Instructions for the task >>
Please state the overall P average of Australian soils given in the soil fertility passage below.

Extract provided >>
-*-*-
Physical and chemical characteristics of parent rocks can also have a marked influence on physical fertility of soils. Resistance to erosive agents (wind and water) is largely a function of aggregate stability, a property which is dependent on organic matter, divalent cations and clay type. Formation of water-stable aggregates is also greatly enhanced by pro-liferation of plant roots and their associated filamentous micro-organisms. Regularly cropped soils thus benefit greatly from a pasture (especially grass) phase.

Development of agriculture and horticulture in Australia has been markedly influenced by two soil characteristics related to the nature of the parent material, namely salinity and nutrient status. Large areas of mainland Australia are mantled by saline and/or sodic soils which have developed from sedimentary materials in which salts have accumulated over millions of years. In many areas where surface soils were not
initially saline or sodic, secondary salinisation has followed land clearing. Their potential for salinisation and sodification is high because of a saline water table close to the surface (Section 17.1).

By world standards, large areas of Australia are deficient in major nutrients (P, N, K and S) as well as trace elements (Mo, Cu, Zn and Mn). To underline this contrast, the overall P average of Australian soils is around 300 ppm whereas average P in the USA is >500 ppm and in England about 650 ppm. Low nutrient status, especially P and trace elements, is largely a consequence of time and parent material. Weathering of primary minerals and leaching of products in Late Tertiary periods have left many profiles low in basic cations, trace elements and P. These deficiencies have exercised a strong selection pressure in nature, and call for major nutrient additions in agriculture. An appreciation of soil–plant interactions ensures that such additions are used to best effect.
-*-*-
Dataset content >>
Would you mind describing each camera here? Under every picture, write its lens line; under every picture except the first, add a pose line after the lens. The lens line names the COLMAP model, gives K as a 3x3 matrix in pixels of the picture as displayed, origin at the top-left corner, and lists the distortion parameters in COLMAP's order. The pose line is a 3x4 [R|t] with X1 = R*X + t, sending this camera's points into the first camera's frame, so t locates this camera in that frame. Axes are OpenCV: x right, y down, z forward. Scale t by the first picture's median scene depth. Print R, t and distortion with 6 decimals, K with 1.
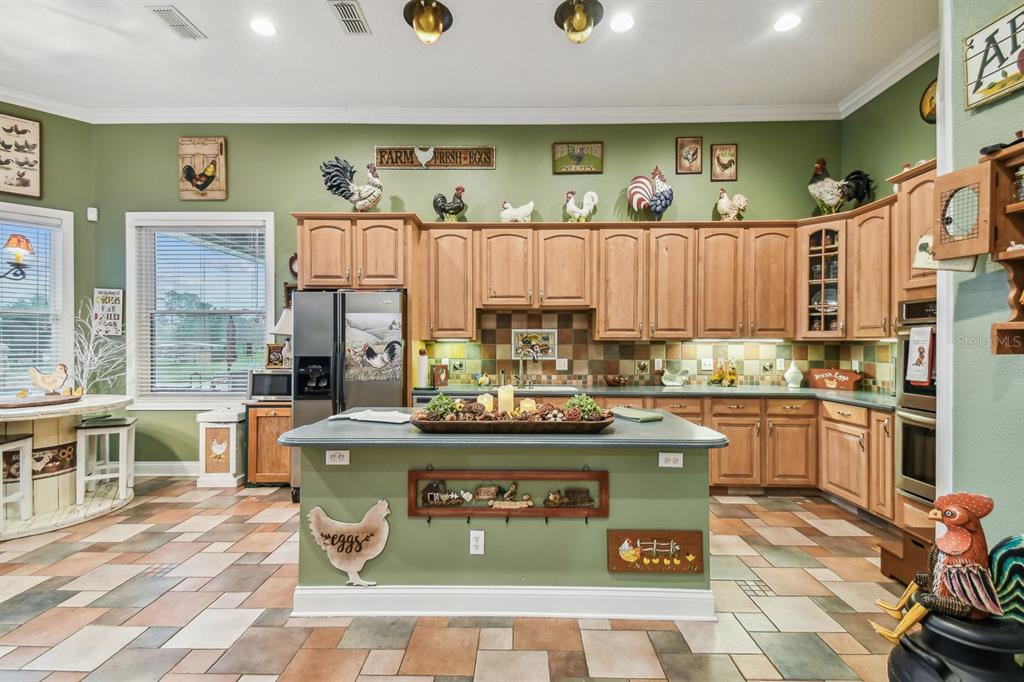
lens RADIAL K [[456.7, 0, 520.6], [0, 456.7, 338.5], [0, 0, 1]] dist [0.025685, -0.013596]
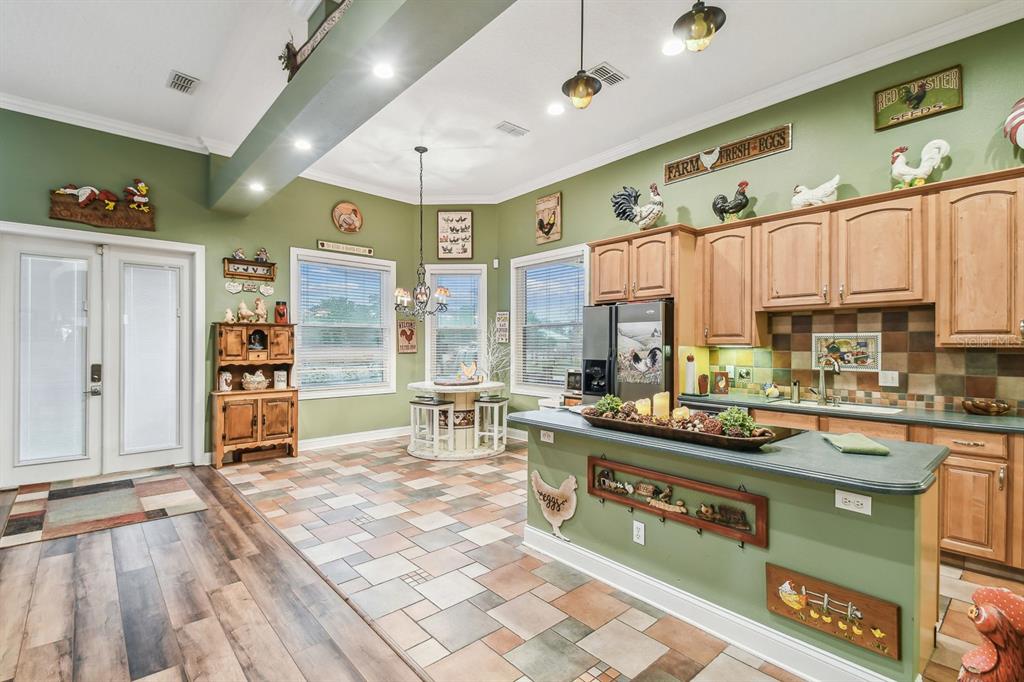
-*-*-
Task result >>
Around 300 ppm.